Where once you saw a pleasant-enough Southern scene—a shady ravine here, a front-porch neighborhood there—you now see an insidious threat. The menace is kudzu. It’s everywhere, and Hardie’s mission is to eliminate it, one patch of ground at a time.
It all began about 15 years ago as he picked up trash on Spartanburg’s South Pine Street. The corridor into town is lined with flowering cherry trees, and Hardie noticed that two were being eaten by kudzu.
The S.C. native and former Navy officer decided to take action. Saving those two cherry trees led Hardie to begin a group now called the Trees Coalition, whose volunteers aim to rid trees of kudzu and other invaders.

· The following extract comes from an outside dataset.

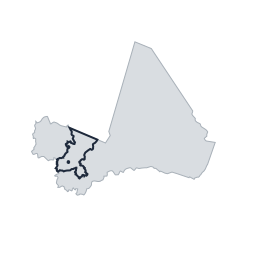 Mali, with Koulikoro highlighted, rotated 23°
{"feature_id": "MLI-4860", "entity_name": "Koulikoro", "entity_type": "Region", "adm_level": 1, "iso_a3": "MLI", "parent_name": "Mali", "parent_adm1": "", "projection": "orthographic", "projection_center": [-7.926, 13.476], "detail": "fine", "context": "in_parent", "style": "outline", "palette": "slate", "viewbox_px": 256, "rotation_deg": 23, "n_neighbors": 0, "source": "natural_earth", "source_scale": "10m", "svg_char_len": 7601}
<svg xmlns="http://www.w3.org/2000/svg" viewBox="0 0 256 256"><g transform="rotate(23 128 128)"><path d="M49.7,184.8L49.8,184.0L49.1,183.4L49.0,183.1L49.5,180.7L49.4,180.1L49.7,178.8L49.3,178.3L49.2,177.9L48.1,176.3L47.7,174.9L47.2,174.0L45.8,173.8L45.4,174.5L45.0,174.6L44.6,174.1L44.4,173.6L44.4,173.2L42.7,171.1L42.8,169.9L43.5,169.3L43.8,168.4L43.1,167.3L43.2,166.2L43.2,164.7L42.2,163.4L41.5,162.8L41.0,161.8L41.5,159.8L40.5,157.9L42.4,158.7L43.3,158.0L44.2,157.1L44.9,156.0L45.3,154.5L45.4,153.2L46.2,151.2L47.1,150.2L49.0,148.9L49.5,149.0L52.5,152.0L54.2,153.6L54.8,154.4L55.4,154.4L56.3,152.9L57.2,151.7L57.6,151.4L60.6,151.2L62.2,151.5L63.6,151.9L65.7,152.0L71.0,151.1L71.0,150.5L71.0,149.8L71.2,149.3L71.6,148.8L72.0,148.7L72.2,150.4L72.6,150.6L73.8,150.7L113.1,150.6L114.6,141.9L111.7,138.7L100.7,46.0L118.5,45.8L121.6,47.9L180.9,87.0L181.2,88.3L181.3,90.1L181.7,90.6L182.6,91.2L186.0,92.8L186.3,93.1L186.4,93.8L186.9,94.7L187.6,95.2L188.4,95.5L189.5,95.8L192.5,95.9L193.1,96.3L194.5,97.9L195.2,98.2L199.3,98.9L200.6,99.2L202.1,99.9L202.9,100.5L203.0,103.1L203.7,104.7L203.7,105.1L203.1,105.8L203.0,106.3L202.3,107.6L202.5,108.1L204.0,109.1L204.7,109.3L205.5,109.3L213.9,107.2L215.5,130.9L215.2,131.3L215.2,135.5L214.7,138.0L213.7,139.9L213.2,142.7L212.8,143.2L212.6,144.8L212.0,145.8L210.9,146.2L209.0,148.0L208.9,149.4L204.2,148.9L203.9,148.9L203.7,149.1L203.6,149.9L191.6,150.8L185.7,151.4L182.1,154.7L179.7,155.1L176.6,155.0L175.1,155.0L174.5,155.2L174.4,155.8L169.5,154.3L167.7,154.9L167.4,154.7L167.2,154.4L166.3,154.2L164.9,154.3L163.9,154.6L160.9,157.2L159.3,157.9L156.3,159.5L154.1,160.9L153.4,161.1L152.2,161.2L151.2,161.5L150.4,164.4L149.8,164.7L146.0,163.6L145.3,163.8L144.7,164.2L142.6,165.9L141.6,167.3L141.1,169.2L141.2,170.4L140.9,170.7L140.0,170.8L138.2,170.5L137.7,170.7L137.5,171.6L137.5,173.5L137.2,174.9L136.2,175.3L135.4,175.8L134.8,176.0L134.3,175.9L131.2,173.9L130.2,173.6L129.1,173.9L128.0,174.7L126.1,176.9L126.4,177.6L126.9,178.4L127.3,179.5L127.3,180.5L124.6,181.8L125.2,182.8L125.2,185.5L123.9,186.8L123.5,187.6L122.3,188.5L121.2,189.0L117.9,189.8L116.5,190.6L115.9,191.3L115.8,192.1L115.9,192.9L116.6,194.7L116.4,196.3L115.9,198.2L115.3,199.1L113.8,200.1L114.0,201.3L114.2,203.1L114.0,205.4L113.5,206.9L113.1,206.8L111.6,206.9L110.0,207.4L109.4,207.7L109.3,208.3L107.9,209.5L107.0,209.5L106.1,209.1L105.7,208.8L105.7,208.6L106.2,207.6L106.2,207.3L105.7,205.5L105.8,205.1L105.5,203.7L105.4,203.7L103.6,204.3L103.5,204.5L103.8,205.4L103.6,205.5L103.0,205.5L102.1,205.2L101.1,204.5L100.9,204.7L100.8,205.3L100.7,206.1L101.0,207.4L100.7,207.9L99.2,207.8L97.9,208.0L97.6,208.4L97.5,209.0L97.8,209.5L97.7,209.8L97.2,210.2L96.9,210.1L96.2,209.5L93.4,208.9L93.2,208.0L92.8,208.0L91.9,206.9L91.5,206.9L91.2,207.1L90.1,207.0L89.2,208.0L88.5,209.1L87.7,209.7L86.5,210.0L86.7,209.2L86.4,208.2L83.9,206.9L83.5,206.4L82.9,203.5L82.9,202.6L83.1,201.8L83.0,201.2L82.8,200.8L82.0,200.3L81.3,200.1L80.3,200.7L79.8,200.8L79.4,200.8L79.2,200.6L79.2,200.3L80.3,198.7L80.8,198.0L81.8,197.3L82.1,196.9L82.1,196.6L82.0,196.4L81.3,196.1L80.2,195.4L79.7,195.3L79.2,194.9L78.7,193.8L78.5,193.6L78.0,193.5L77.5,193.2L77.5,190.4L76.5,188.3L75.6,185.7L75.1,185.1L74.3,184.5L73.3,184.2L72.3,184.1L71.3,184.4L71.3,184.6L71.9,185.5L72.0,185.9L71.9,186.4L71.7,186.7L70.3,187.0L68.4,187.9L67.8,189.0L67.4,189.2L66.7,189.0L61.7,187.1L59.7,187.9L58.3,189.5L58.0,190.1L57.3,190.5L57.0,190.5L56.6,190.2L55.2,187.7L54.6,187.1L53.8,187.1L53.2,187.5L52.5,188.3L51.6,189.1L51.0,189.3L50.5,189.1L48.5,187.4L48.4,187.1L49.4,185.1L49.7,184.8Z" fill="#d9dde1" stroke="#a8b0b8" stroke-width="1"/><path d="M75.9,187.5L75.8,187.3L75.7,187.2L75.6,186.9L75.6,186.6L75.7,186.4L75.9,186.2L76.0,185.9L76.0,185.7L75.8,185.4L75.7,185.2L75.3,185.0L75.5,184.8L75.1,184.6L75.6,183.7L76.0,183.4L76.4,183.0L76.8,182.3L77.2,182.1L77.7,182.0L78.2,181.9L78.6,181.6L78.9,181.2L79.0,181.1L80.0,180.6L79.8,180.3L79.7,180.2L79.6,179.7L80.2,178.7L80.3,178.4L80.3,178.1L80.2,177.5L80.2,177.4L80.2,177.2L80.3,177.1L80.4,176.3L80.4,176.0L80.5,175.9L80.7,175.7L80.8,175.4L80.8,175.2L81.0,174.5L81.1,174.4L81.3,174.2L81.6,174.0L81.6,173.7L81.5,173.3L81.4,173.1L81.1,172.8L81.0,172.5L80.9,172.4L80.7,172.2L80.5,170.9L80.5,170.6L80.9,170.2L81.0,170.0L81.2,169.7L81.3,169.6L81.4,169.4L81.5,169.3L81.5,169.1L81.6,168.7L81.4,168.2L81.2,168.0L80.9,167.9L80.6,167.9L80.3,167.9L80.3,168.0L80.2,168.3L80.1,168.7L80.0,168.8L80.0,169.1L79.8,169.1L78.8,169.0L78.6,168.8L78.3,168.3L78.2,168.4L78.0,168.2L77.9,168.0L77.7,168.0L77.3,167.7L77.2,167.4L77.3,167.4L77.4,167.1L77.5,167.0L77.6,166.9L77.6,166.7L77.6,166.3L77.6,166.2L77.9,166.1L78.1,166.1L78.3,165.8L78.3,165.6L78.2,165.3L77.7,164.1L78.7,164.1L79.0,164.0L79.4,163.8L79.8,163.3L80.1,162.8L80.3,162.8L80.5,162.9L80.8,163.1L81.1,163.7L81.4,164.0L81.7,164.0L82.2,163.9L82.9,163.8L83.5,164.0L84.0,163.9L84.7,163.8L85.0,163.6L85.0,163.4L84.7,162.5L84.8,162.3L84.8,161.9L84.7,161.8L83.9,161.6L83.2,160.9L82.6,160.4L81.5,159.6L81.2,159.2L81.3,158.6L81.3,157.6L81.2,156.9L81.0,156.6L80.3,156.5L79.2,156.4L78.5,155.9L78.0,154.6L77.9,153.8L77.8,153.5L77.3,153.0L75.8,152.1L75.5,151.8L75.0,151.4L74.4,150.9L74.2,150.7L75.5,150.7L76.7,150.7L77.4,150.7L78.2,150.7L79.1,150.7L80.0,150.7L81.4,150.7L82.9,150.7L84.6,150.7L86.3,150.7L88.0,150.7L89.8,150.7L91.6,150.7L93.5,150.7L95.3,150.7L97.1,150.7L98.9,150.7L100.6,150.7L102.3,150.7L104.0,150.7L104.4,150.7L104.3,152.0L103.6,154.3L103.2,154.9L102.2,156.2L102.1,156.8L102.7,157.9L103.2,158.6L103.6,160.0L103.9,160.6L103.8,161.3L103.6,161.7L103.3,162.1L103.0,162.3L101.7,162.0L101.3,162.1L101.1,162.6L100.3,163.7L99.9,164.4L98.3,167.3L98.2,169.4L98.3,170.1L99.0,170.8L99.6,171.5L99.7,172.6L99.8,172.9L100.2,173.2L100.3,173.4L100.0,174.2L99.7,174.4L98.7,174.4L98.1,174.6L97.6,175.1L97.4,175.7L97.0,176.4L97.0,176.8L96.9,177.5L96.5,177.9L96.4,178.3L96.5,178.4L97.1,179.1L97.7,179.2L98.3,179.2L98.5,179.5L98.5,180.1L98.4,180.8L98.6,181.0L98.9,181.1L99.3,180.8L100.6,180.6L101.3,180.5L101.8,180.7L102.6,181.0L102.8,181.8L103.0,182.0L103.5,181.8L103.9,181.7L104.1,182.2L104.3,182.9L104.8,183.1L105.3,183.3L105.7,183.9L105.7,184.4L105.8,184.8L105.8,185.1L106.2,185.0L106.8,185.4L107.0,185.9L107.4,186.1L108.4,186.0L108.7,186.2L108.8,187.1L108.4,188.1L108.0,188.1L107.2,188.3L106.9,188.3L106.6,188.5L106.6,189.0L106.5,189.4L106.0,188.9L105.4,188.7L104.9,188.7L104.4,189.2L104.4,189.7L104.5,190.6L103.9,191.2L103.7,191.7L103.5,192.4L103.3,192.8L103.1,193.4L102.8,193.4L102.3,193.2L102.4,192.5L102.2,192.3L101.2,192.3L99.8,191.7L99.0,191.5L98.7,191.1L98.4,191.0L97.9,191.1L97.9,190.0L97.7,189.8L97.1,189.9L96.8,189.8L96.4,189.4L96.4,188.8L96.8,188.0L96.8,187.6L96.3,186.3L96.2,185.1L96.0,184.7L95.4,185.0L95.0,185.7L94.5,186.0L94.2,186.2L94.0,186.7L93.8,187.0L93.4,187.2L92.4,187.8L92.1,187.9L91.8,188.5L91.4,189.5L91.0,189.8L90.3,190.1L89.2,190.6L87.9,191.3L87.1,191.9L86.8,192.0L86.1,192.8L85.7,193.1L84.7,192.8L84.2,192.8L82.8,193.4L82.1,193.4L81.7,193.5L81.1,194.9L80.7,195.5L80.5,195.4L80.5,195.2L80.2,195.4L79.9,195.4L79.3,195.2L79.2,195.0L79.0,194.8L79.0,194.6L78.9,194.4L78.7,193.6L78.5,193.4L78.4,193.5L78.2,193.6L77.8,193.5L77.6,193.4L77.4,193.3L77.2,193.3L77.8,190.5L77.8,190.4L77.7,190.3L77.6,190.2L77.6,189.8L77.6,189.6L77.5,189.4L77.3,189.2L77.1,189.2L76.9,189.2L76.6,189.2L76.4,189.0L76.4,188.8L76.4,188.6L76.6,188.2L76.6,187.9L76.5,187.7L76.4,187.5L76.2,187.4L76.0,187.5L75.9,187.5ZM86.7,183.5L87.0,183.4L87.2,183.2L87.2,182.9L87.2,182.5L87.1,182.2L86.9,182.0L86.7,181.8L86.4,181.7L86.1,181.8L85.9,181.9L85.7,182.1L85.7,182.4L85.7,182.9L85.8,183.1L86.0,183.2L86.1,183.4L86.3,183.4L86.7,183.5Z" fill="none" stroke="#1e293b" stroke-width="2"/></g></svg>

Hardie and his team kill kudzu with a chemical-free method they discovered by trial and error. He demonstrates the technique one sunny morning, donning his orange safety vest and meeting up with a couple of volunteers almost as enthusiastic as he.
Kneeling, Hardie sweeps aside some vines to reveal one of the plant’s crowns, then severs it with a saw. The roots won’t regrow, and that means the world now has one less kudzu plant. Still, an acre of kudzu can have 100,000 or more crowns. And vines can shoot 60 feet in a growing season. Hardie knows all this. But don’t expect it to get him down.
“Discouraged? Absolutely not!” he says. “Because we have 117 sites around town where we’ve made progress. You can do something about kudzu. It’s not unstoppable. It’s not something you have to give in to.”